È ancora drammatica la situazione in Egitto: manifestazioni e scontri tra oppositori e sostenitori del presidente Mohammed Morsi si sono verificate in molte città, alla vigilia del 30 giugno, primo anniversario di presidenza. Diverse sono le vittime.
La situazione è particolarmente tesa e critica ad Alessandria, dove tre persone sono morte e oltre 140 sono rimaste ferite: una delle vittime è un insegnante americano, morto per una coltellata al petto. Si chiamava di Andrew Victor, 21 anni, e lavorava per il Centro culturale Usa nella città egiziana: in quel momento stava facendo delle riprese video.
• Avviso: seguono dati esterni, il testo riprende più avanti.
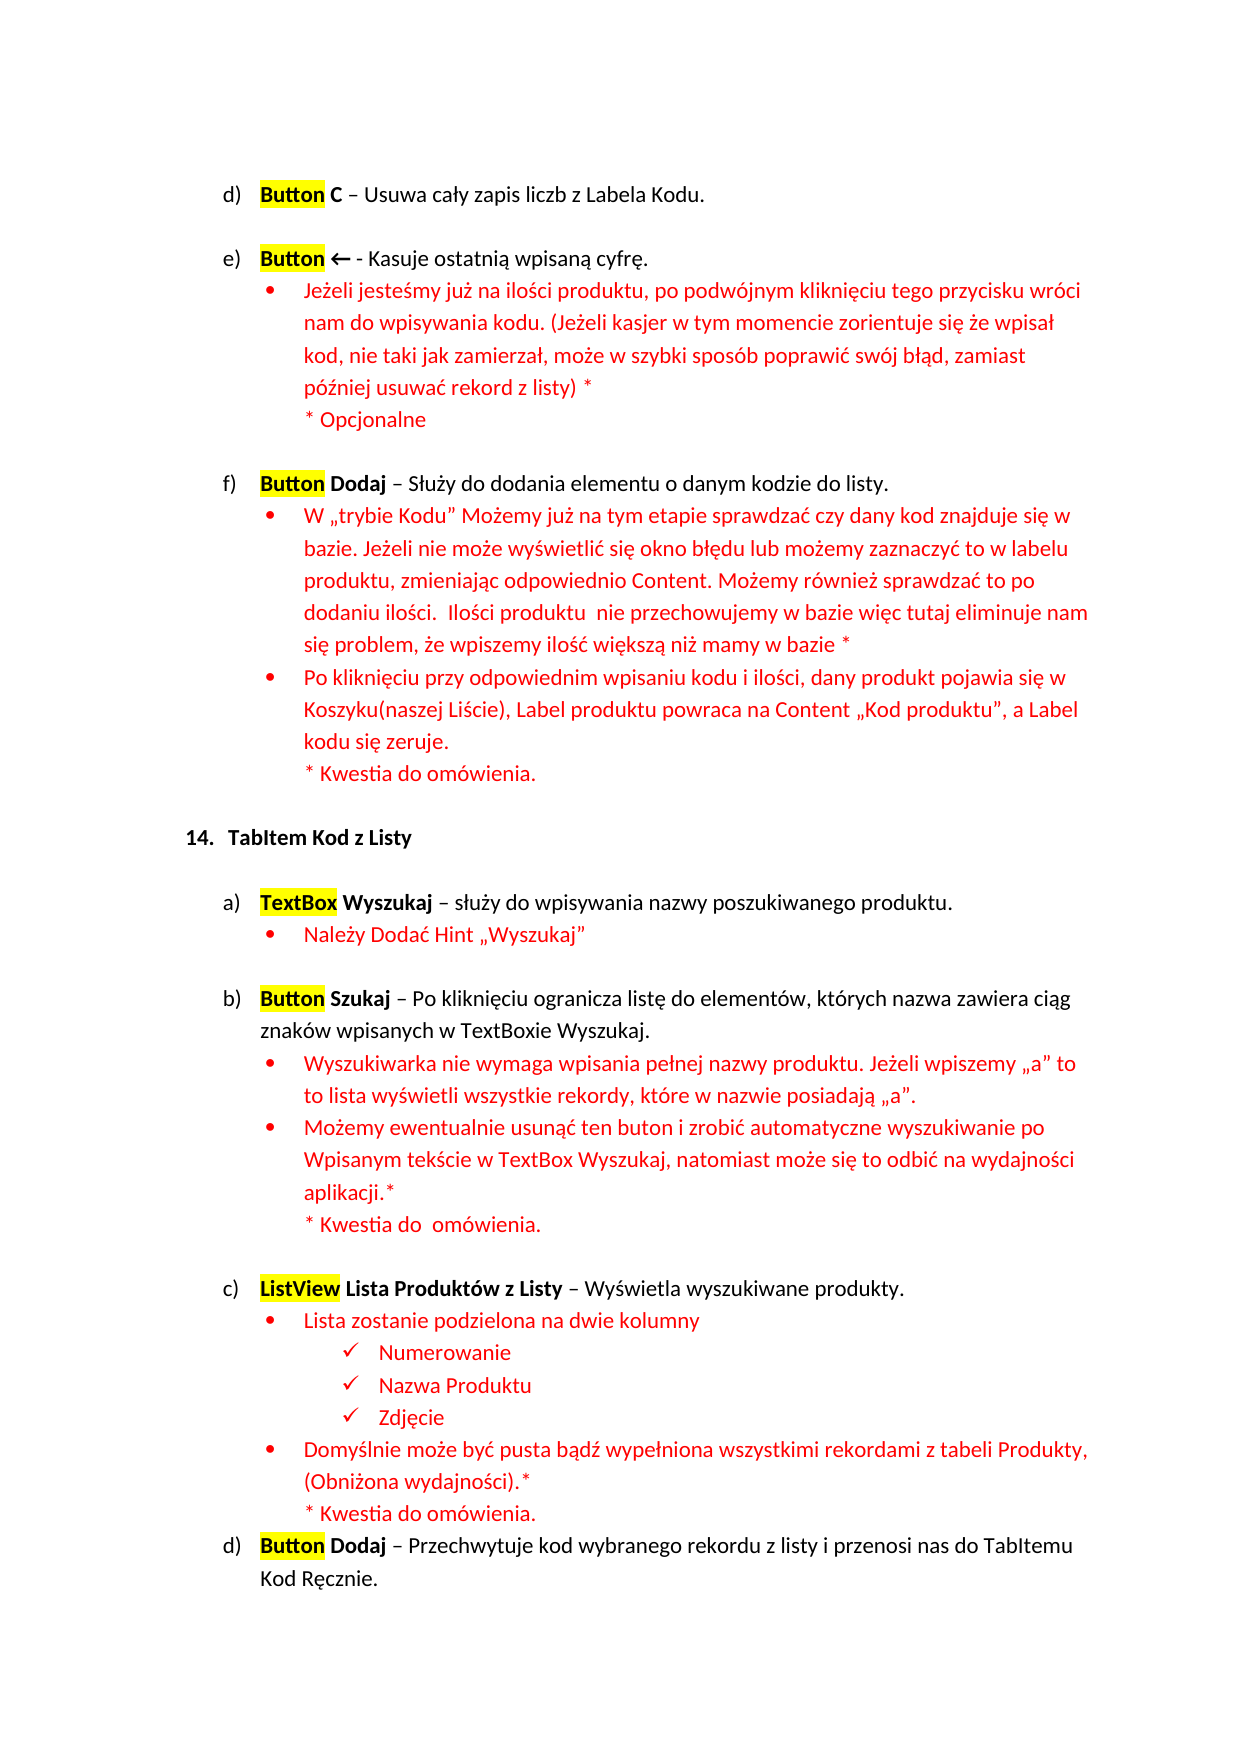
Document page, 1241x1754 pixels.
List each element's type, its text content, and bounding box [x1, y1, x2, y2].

list Button Dodaj – Przechwytuje kod wybranego rekordu z listy i przenosi nas do TabItemu Kod Ręcznie. [223, 1532, 1093, 1592]
list Możemy ewentualnie usunąć ten buton i zrobić automatyczne wyszukiwanie po Wpisanym tekście w TextBox Wyszukaj, natomiast może się to odbić na wydajności aplikacji.* [266, 1113, 1093, 1206]
list Button Dodaj – Służy do dodania elementu o danym kodzie do listy. [223, 469, 1093, 497]
list TabItem Kod z Listy [185, 823, 1093, 852]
Gli Usa hanno già lancito l’allarme chiedendo ai loro cittadini di evitare di andare in Egitto. Il Dipartimento di Stato ha autorizzato tutto il personale diplomatico non essenziale a lasciare il paese, almeno sino a quando la situazione in Egitto non migliorerà.
Nel quartiere di Sidi Gaber la sede dei Fratelli musulmani è stata data alle fiamme. Un morto e un numero imprecisato di feriti anche in una piazza centrale di Port Said, durante una manifestazione anti-Morsi: secondo fonti locali è stato fatto esplodere un ordigno, secondo il ministero dell’Interno a scoppiare è stata una bombola di gas.
L’opposizione laica e secolarista ha organizzato per domenica, primo anniversario dell’insediamento delpresidente, una manifestazione con l’intento di reclamare elezioni anticipate e costringere il presidente a dimettersi. La situazione è diventata talmente grave che persino l’autorevole Università di al-Azhar, forse il più importante centro d’insegnamento religioso dell’Islam sunnita, ha messo da parte la tradizionale distanza dalla politica per incitare alla calma l’intera popolazione.
“È necessaria la massima vigilanza onde garantire che noi non si scivoli nella guerra civile”, ha avvertito l’istituzione in un comunicato, rilanciato dai principali mass media.